The petition is addressed to President Barack Obama and Wisconsin Gov. Scott Walker and directly cites the popular Netflix series.
“After viewing it, I am outraged with the injustices which have been allowed to compound and left unchecked in the case of Steven Avery of Manitowoc County in Wisconsin, U.S.A.,” the petition’s creator, Michael Seyedian, wrote. “Avery’s unconstitutional mistreatment at the hands of corrupt local law enforcement is completely unacceptable and is an abomination of due process.”
Just two years before Avery’s 2005 arrest for Teresa Hablaach’s murder, he was exonerated in an unrelated sexual assault case. Upon his 2003 release, he began pursuing a multimillion-dollar lawsuit against the individuals and departments that led to his wrongful 2007 conviction, according to the series.
In an interview with the Today Show on Tuesday, the series’ filmmakers, Laura Ricciardi and Moira Demos, said that a member of the jury that convicted Avery of murder recently contacted them.
In Ricciardi’s retelling, that former juror allegedly told them: “They believe that Steven Avery was not proven guilty. They believe that Steven was framed by law enforcement and that he deserves a new trial, and that if he receives a new trial in their opinion it should take place far away from Wisconsin.”

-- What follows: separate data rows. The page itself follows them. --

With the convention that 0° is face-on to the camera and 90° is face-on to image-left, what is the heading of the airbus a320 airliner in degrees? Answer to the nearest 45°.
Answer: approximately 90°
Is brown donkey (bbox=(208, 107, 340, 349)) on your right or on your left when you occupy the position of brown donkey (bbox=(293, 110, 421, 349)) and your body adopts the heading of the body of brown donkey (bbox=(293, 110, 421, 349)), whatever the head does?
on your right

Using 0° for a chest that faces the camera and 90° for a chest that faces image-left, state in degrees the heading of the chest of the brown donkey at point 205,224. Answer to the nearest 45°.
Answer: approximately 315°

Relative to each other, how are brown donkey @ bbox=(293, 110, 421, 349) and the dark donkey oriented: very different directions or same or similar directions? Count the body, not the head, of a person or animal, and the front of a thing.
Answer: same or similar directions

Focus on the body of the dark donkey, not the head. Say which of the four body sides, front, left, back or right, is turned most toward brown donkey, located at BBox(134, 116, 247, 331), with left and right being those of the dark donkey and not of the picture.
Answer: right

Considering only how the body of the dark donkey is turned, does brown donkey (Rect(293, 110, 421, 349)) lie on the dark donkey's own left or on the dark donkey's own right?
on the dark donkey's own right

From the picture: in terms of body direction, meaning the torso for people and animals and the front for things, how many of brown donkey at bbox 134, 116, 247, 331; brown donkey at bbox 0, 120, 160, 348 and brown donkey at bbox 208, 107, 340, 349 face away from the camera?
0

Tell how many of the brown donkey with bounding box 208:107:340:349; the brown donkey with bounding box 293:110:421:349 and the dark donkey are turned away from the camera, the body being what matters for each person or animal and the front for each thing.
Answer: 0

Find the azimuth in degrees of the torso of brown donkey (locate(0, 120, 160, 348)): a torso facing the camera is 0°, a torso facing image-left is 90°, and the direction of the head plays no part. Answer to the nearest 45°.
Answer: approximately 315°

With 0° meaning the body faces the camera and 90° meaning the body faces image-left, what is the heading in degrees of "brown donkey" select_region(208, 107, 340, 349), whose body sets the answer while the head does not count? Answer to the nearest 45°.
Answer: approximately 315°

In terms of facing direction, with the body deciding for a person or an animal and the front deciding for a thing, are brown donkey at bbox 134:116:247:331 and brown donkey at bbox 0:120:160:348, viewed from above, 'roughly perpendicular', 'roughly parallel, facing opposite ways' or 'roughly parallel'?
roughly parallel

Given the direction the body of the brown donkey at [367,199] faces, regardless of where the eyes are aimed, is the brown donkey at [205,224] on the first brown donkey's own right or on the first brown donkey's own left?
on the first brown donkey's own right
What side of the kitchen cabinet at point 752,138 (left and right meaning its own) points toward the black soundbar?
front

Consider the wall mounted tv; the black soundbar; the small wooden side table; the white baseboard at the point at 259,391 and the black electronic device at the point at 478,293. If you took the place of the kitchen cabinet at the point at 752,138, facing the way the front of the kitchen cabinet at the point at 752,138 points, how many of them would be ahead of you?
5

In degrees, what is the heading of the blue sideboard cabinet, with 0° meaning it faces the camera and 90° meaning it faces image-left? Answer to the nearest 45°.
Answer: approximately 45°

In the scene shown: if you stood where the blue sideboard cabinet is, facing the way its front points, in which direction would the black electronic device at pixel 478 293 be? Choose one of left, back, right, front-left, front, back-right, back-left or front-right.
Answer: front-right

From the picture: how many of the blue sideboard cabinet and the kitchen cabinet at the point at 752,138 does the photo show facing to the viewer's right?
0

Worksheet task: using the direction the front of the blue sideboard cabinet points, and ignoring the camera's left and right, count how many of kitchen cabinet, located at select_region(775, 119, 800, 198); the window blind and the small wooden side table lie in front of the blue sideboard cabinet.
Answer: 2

“So obviously we asked this person, explain what happened. Why did you cast your vote for guilty?” Demos added. “And what they told us was that they feared for their personal safety.”
The online petition is seeking 300,000 signatures and as of Tuesday morning is a little more than 53,000 short of its goal.
Though it aims at getting the attention of President Obama, because Avery is a state inmate and not a federal one, a presidential pardon is not possible according to the Department of Justice.
"Under the Constitution, only federal criminal convictions, such as those adjudicated in the United States District Courts, may be pardoned by the President," their website states.
The DOJ recommends those seeking a pardon to ”contact the Governor or other appropriate authorities of the state where you reside or where the conviction occurred (such as the state board of pardons and paroles) to determine whether any relief is available to you under state law."
Gov. Walker has yet to publicly respond to the petition. A request for comment from his office was not immediately returned.